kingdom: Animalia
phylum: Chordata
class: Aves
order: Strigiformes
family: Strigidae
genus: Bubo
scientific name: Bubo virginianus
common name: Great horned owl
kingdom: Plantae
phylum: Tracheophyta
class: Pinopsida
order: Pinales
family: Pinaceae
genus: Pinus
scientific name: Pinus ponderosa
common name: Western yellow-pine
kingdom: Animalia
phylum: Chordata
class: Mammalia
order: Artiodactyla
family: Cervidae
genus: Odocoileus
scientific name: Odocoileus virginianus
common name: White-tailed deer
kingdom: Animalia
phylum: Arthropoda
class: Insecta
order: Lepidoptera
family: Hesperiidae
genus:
•••••
(Exercise task):
Extract the records word for word, from their very first line through the line that contains "genus: Pinus".

(Answer for this exercise):
kingdom: Animalia
phylum: Chordata
class: Aves
order: Strigiformes
family: Strigidae
genus: Bubo
scientific name: Bubo virginianus
common name: Great horned owl
kingdom: Plantae
phylum: Tracheophyta
class: Pinopsida
order: Pinales
family: Pinaceae
genus: Pinus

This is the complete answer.